Buzzy Lao: «Non demonizziamo i fallimenti, fanno parte del nostro percorso»

Buzzy Lao

“Fra un milione di stelle” è il nuovo singolo del cantautore e chitarrista piemontese Buzzy Lao. Questo afrobeat cantautorale parla di temi molto cari alla visione musicale di Buzzy Lao come la consapevolezza emotiva, la fiducia in sé stessi e la rinascita personale.

Partendo da esperienze a lui vicine, Buzzy Lao prova a raccontare nel brano “lo stato di ansia e la paura che possono sovrastare chiunque in alcuni periodi della vita. Il brano vuole essere una boccata di ossigeno, un sogno ad occhi aperti per tutte quelle persone che stanno combattendo una battaglia interiore o anche una vera e propria guerra senza esserne gli artefici.”

Buzzy Lao ritrova se stesso, anche se per farlo ha dovuto confrontarsi quotidianamente con “ideali e dinamiche sociali che faccio veramente fatica ad accettare”.

Buzzy Lao "Fra un milione di stelle" cover

In “Fra un milione di stelle” canti di consapevolezza emotiva, fiducia in sé stessi e rinascita personale. Questi temi fanno parte di un percorso introspettivo che hai intrapreso negli ultimi due anni. Puoi dirci di più?
Negli ultimi due anni ho avuto l’occasione di fermarmi e di ascoltare me stesso. Ho meglio definito quelli che sono i miei limiti e questo mi ha dato l’opportunità di esprimermi in modo più pulito ed efficace anche nella mia musica e nei miei testi. Questa canzone parla proprio di questo, della paura di dover sempre dimostrare qualcosa e della capacità di andare oltre, credendo nelle proprie capacità perché alla fine solo e soltanto noi sappiamo in che punto siamo del nostro viaggio e nessuno ci può far credere il contrario.

Dici che, nel ritrovare te stesso, ti sei confrontato quotidianamente “con ideali e dinamiche sociali che faccio fatica ad accettare”. A cosa ti riferisci nello specifico?
Mi riferisco a quelle dinamiche sociali che ci spingono a raggiungere un ideale di perfezione che in molti casi porta inevitabilmente all’infelicità. La mia idea è di non demonizzare i fallimenti e gli errori, perchè fanno parte del percorso naturale di ognuno di noi, sbagliare è davvero importante e non è educativo e utile giudicare solamente in base ai risultati. La nostra società invece si rivela spietata in diversi ambiti, e questo fa il gioco di chi è in una posizione di privilegio.
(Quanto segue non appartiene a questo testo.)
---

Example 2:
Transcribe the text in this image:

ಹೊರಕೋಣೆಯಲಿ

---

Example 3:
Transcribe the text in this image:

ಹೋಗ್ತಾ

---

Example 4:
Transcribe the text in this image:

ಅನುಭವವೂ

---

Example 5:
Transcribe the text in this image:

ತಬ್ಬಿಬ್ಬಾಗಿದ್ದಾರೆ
Parli di un “luogo ideale in cui guardare e ritrovarsi nella semplicità”. Cos’è per te la semplicità?
La semplicità è facile da vivere ma molto complicata da ottenere, è il frutto di un grandissimo lavoro personale ed per me uno degli obbiettivi principali della mia musica, riuscire ad andare in profondità ma senza risultare complessa, credo che questa sia la vera sfida che mi pongo. A livello personale è molto simile, riuscire a godere delle cose più semplici vuol dire anche impegnarsi per non essere distratti o influenzati da cose che ci tolgono qualcosa invece di arricchirci.
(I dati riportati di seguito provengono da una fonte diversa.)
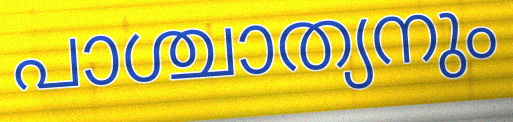
പാശ്ചാത്യനുംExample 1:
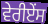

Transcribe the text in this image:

ਵੇਰੀਏਂਸ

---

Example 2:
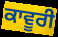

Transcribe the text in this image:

ਕਾਵੂਰੀ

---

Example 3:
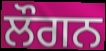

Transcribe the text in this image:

ਲੌਗਨ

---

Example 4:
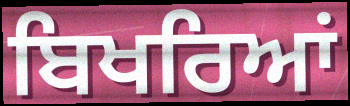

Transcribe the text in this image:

ਬਿਖਰਿਆਂ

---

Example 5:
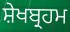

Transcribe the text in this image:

ਸ਼ੇਖਬ੍ਰਹਮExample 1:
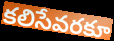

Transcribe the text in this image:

కలిసేవరకూ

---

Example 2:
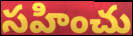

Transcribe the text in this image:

సహించు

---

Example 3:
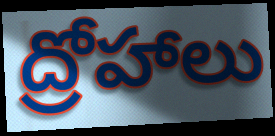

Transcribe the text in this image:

ద్రోహాలు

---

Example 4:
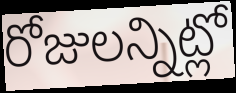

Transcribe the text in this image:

రోజులన్నిట్లో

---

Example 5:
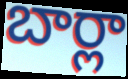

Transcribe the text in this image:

బార్లా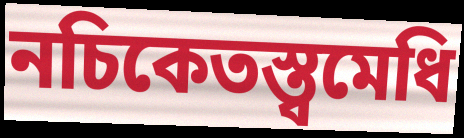
নচিকেতস্ত্বমেধি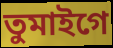
তুমাইগে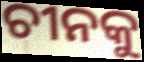
ଚୀନକୁ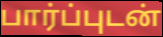
பார்ப்புடன்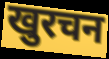
खुरचन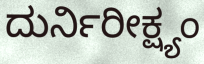
ದುರ್ನಿರೀಕ್ಷ್ಯಂ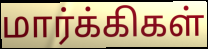
மார்க்கிகள்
Il brano è afrobeat cantautorale. Come ti sei avvicinato al genere afrobeat? Credi che la produzione di Florian Monchatre abbia influito sul risultato finale?
Assolutamente si, Florian è per me un Guru di questo tipo di produzioni, riesce a far esprimere la parte più ritmica di un brano senza svalutarne la parte melodica, è un vero mago in questo. Il genere afrobeat è quello che più mi ha affascinato in questi anni e da amante del blues continuo sempre la mia ricerca verso l’origine di questo suono, e passando dall’America e ripercorrendo il suo passato si arriva inevitabilmente in Africa dove il Blues è nato e dove ci sono una miriade di diverse sonorità che ancora vanno capite ed esplorate.